For us Northeast Spring rally folks (like rizfam) and any other rallyers (iers? Hmmm?) we can get iron on transfers to put the date and info on the shirt. In fact, I'll volunteer to get the transfers from Staples and come up with a nice font and layout, then mail them to people if they'd like. I'll get approval of the font and layout first, in the Northeast Rally thread. Let me know Northeasterners.

Thanks Randy.

Scott


----------



## HootBob (Apr 26, 2004)

WOW really nice job there Randy








Can see when DW see them she'll want some of them

Don

Moosgut sound like a great idea


----------



## sleecjr (Mar 24, 2006)

nice art work. we have some talent on here..


----------



## mswalt (Sep 14, 2004)

Randy,

Tell the DW, "Great job" once again.

Mark


----------



## Thor (Apr 7, 2004)

Randy

Outstanding job









Thor


----------



## RizFam (Feb 25, 2006)

> For us Northeast Spring rally folks (like rizfam) and any other rallyers (iers? Hmmm?) we can get iron on transfers to put the date and info on the shirt. In fact, I'll volunteer to get the transfers from Staples and come up with a nice font and layout, then mail them to people if they'd like. I'll get approval of the font and layout first, in the Northeast Rally thread. Let me know Northeasterners.


Moosegut, Let me know what I can do to help









Tami


----------



## PDX_Doug (Nov 16, 2004)

Nice job, Randy!

Keep up the good work!









Happy Trails,
Doug


----------



## wolfwood (Sep 19, 2005)

Moosegut said:


> Randy,
> 
> Nice artwork. I can see ordering 4 for the fam. Let us know when they will be available and the price.
> 
> ...


Any way I can help?


----------



## NDJollyMon (Aug 22, 2003)

I don't see any beer drinking in the artwork....


----------



## Castle Rock Outbackers (Jan 18, 2004)

"Family-approved" design, Jolly.

Randy


----------



## California Jim (Dec 11, 2003)

Randy - You continue to do really nice work for the gang here.
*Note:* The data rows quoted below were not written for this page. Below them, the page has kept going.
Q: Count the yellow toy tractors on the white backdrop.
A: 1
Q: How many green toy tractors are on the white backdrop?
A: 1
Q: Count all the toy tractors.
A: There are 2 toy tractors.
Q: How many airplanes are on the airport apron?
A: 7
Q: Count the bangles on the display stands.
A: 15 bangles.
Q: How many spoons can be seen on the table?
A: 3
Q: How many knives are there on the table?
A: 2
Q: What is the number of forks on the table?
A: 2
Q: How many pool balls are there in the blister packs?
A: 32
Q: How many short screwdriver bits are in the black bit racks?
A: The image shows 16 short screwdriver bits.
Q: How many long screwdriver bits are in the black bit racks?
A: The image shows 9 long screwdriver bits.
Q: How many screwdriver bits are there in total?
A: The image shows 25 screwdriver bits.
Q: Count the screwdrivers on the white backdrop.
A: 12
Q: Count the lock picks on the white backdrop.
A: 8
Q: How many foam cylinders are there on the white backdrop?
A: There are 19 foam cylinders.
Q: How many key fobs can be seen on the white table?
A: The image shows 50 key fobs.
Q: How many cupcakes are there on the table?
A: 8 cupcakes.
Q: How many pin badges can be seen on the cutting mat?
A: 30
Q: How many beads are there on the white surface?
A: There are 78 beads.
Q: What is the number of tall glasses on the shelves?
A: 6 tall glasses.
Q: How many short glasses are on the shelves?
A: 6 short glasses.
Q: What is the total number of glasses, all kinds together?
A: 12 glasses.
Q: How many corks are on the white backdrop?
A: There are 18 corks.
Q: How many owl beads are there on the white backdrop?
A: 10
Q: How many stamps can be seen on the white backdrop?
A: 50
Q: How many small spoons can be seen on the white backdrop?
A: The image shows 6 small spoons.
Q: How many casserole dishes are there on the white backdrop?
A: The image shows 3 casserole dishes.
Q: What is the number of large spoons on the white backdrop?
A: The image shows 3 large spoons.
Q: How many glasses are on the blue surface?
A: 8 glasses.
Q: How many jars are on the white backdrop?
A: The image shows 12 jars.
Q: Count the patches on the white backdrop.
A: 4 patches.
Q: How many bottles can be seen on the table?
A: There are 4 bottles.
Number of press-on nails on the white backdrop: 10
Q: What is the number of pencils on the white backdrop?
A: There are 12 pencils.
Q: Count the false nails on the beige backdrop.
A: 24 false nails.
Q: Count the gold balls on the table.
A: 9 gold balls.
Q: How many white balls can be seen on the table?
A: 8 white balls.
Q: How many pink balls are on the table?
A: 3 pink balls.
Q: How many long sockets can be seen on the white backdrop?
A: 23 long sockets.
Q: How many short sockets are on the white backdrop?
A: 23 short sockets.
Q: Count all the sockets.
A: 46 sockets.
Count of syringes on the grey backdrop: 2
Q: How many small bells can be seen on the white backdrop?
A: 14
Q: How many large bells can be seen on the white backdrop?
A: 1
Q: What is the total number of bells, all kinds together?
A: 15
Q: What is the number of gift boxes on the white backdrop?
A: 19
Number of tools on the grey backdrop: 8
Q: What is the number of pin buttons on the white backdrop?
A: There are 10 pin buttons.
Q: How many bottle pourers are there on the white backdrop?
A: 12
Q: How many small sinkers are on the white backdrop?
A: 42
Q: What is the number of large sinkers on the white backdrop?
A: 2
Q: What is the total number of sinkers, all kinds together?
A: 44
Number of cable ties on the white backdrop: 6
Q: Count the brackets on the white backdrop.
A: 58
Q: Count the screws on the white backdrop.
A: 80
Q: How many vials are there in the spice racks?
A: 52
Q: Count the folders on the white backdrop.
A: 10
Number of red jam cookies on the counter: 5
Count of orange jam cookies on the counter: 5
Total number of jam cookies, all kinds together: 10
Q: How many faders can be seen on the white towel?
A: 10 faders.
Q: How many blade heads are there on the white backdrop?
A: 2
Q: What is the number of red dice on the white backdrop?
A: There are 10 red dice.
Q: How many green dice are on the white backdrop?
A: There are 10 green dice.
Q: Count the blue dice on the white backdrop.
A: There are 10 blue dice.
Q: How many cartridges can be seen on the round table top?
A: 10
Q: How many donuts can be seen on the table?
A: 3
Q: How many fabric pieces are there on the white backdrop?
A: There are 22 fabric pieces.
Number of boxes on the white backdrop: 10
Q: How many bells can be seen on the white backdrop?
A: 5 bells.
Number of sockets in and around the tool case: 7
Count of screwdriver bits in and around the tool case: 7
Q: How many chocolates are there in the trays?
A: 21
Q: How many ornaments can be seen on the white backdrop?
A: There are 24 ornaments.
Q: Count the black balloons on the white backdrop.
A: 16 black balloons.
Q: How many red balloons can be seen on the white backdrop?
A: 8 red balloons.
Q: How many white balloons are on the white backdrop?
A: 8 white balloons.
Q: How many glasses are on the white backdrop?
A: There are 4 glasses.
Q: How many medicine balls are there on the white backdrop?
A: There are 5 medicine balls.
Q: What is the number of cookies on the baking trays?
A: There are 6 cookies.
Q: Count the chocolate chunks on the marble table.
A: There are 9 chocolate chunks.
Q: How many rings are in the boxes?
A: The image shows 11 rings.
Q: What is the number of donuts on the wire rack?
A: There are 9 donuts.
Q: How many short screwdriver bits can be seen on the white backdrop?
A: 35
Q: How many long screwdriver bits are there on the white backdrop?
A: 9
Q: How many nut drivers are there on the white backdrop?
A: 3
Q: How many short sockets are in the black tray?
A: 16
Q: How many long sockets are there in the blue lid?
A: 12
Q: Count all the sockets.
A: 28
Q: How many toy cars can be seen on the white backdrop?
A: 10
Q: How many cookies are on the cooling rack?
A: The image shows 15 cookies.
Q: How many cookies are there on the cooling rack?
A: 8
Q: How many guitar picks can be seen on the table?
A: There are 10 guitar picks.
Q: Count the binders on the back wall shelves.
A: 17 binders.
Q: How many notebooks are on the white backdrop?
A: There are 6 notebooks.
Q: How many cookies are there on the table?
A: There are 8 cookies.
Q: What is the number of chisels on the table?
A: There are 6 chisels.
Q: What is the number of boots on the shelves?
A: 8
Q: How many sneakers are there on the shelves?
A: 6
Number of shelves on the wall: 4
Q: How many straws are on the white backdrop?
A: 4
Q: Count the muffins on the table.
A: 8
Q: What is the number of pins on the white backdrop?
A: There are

It's appreciated.


----------



## wolfwood (Sep 19, 2005)

NDJollyMon said:


> I don't see any beer drinking in the artwork....
> 
> 
> 
> ...


Beer? Walk around the TT...
My Margarita Mixing Table is on the other side - where's your's?


----------



## LarryTheOutback (Jun 15, 2005)

Castle Rock Outbackers said:


> I am not profiting from the manufacture or sale of these shirts. [snapback]98229[/snapback]​


These look awsome. We'll be buying at least one.

Might I suggest you round up to the nearest $5 and donate the difference to the forum?


----------



## mountainlady56 (Feb 13, 2006)

HI!
Those shirts are WAY too cool!! The artwork's great, for sure!! Only thing is, Jolly wanted to know where the beer drinker was, and I wanted to know where the fat lady is!!!







Guess that's me, on the other side of the camper, too!! hehehe Just teasing. The shirts are GREAT. DW has great talent there!! sunny 
Darlene action


----------



## tdvffjohn (Mar 10, 2005)

Seems to me Randy, you have a lot of people hiding behind the camper in that design.









Nice job









John


----------



## wolfwood (Sep 19, 2005)

tdvffjohn said:


> Seems to me Randy, you have a lot of people hiding behind the camper in that design.
> 
> 
> 
> ...


John, come on. We've got 2000 members. Looks to me like we're all accounted for - of course there's a crew on the other side - everyone else can't ALL be inside the trailer!


----------



## 2500Ram (Oct 30, 2005)

Any update? I know your busy with your new to you 3/4 ton TV









Bill.


----------



## Oregon_Camper (Sep 13, 2004)

Nice work...Have a great rally.


----------



## campingnut18 (Mar 11, 2004)

This is awesome. Too bad they won't be ready in time for May 5th rally at Logan's Landing in Alpine, AL. Maybe June? By the way, since we are in the SE, it's a little warmer down here - would you be interested in sharing the graphics with us so we could also make our own in short sleeves? We would also buy one of yours too.


----------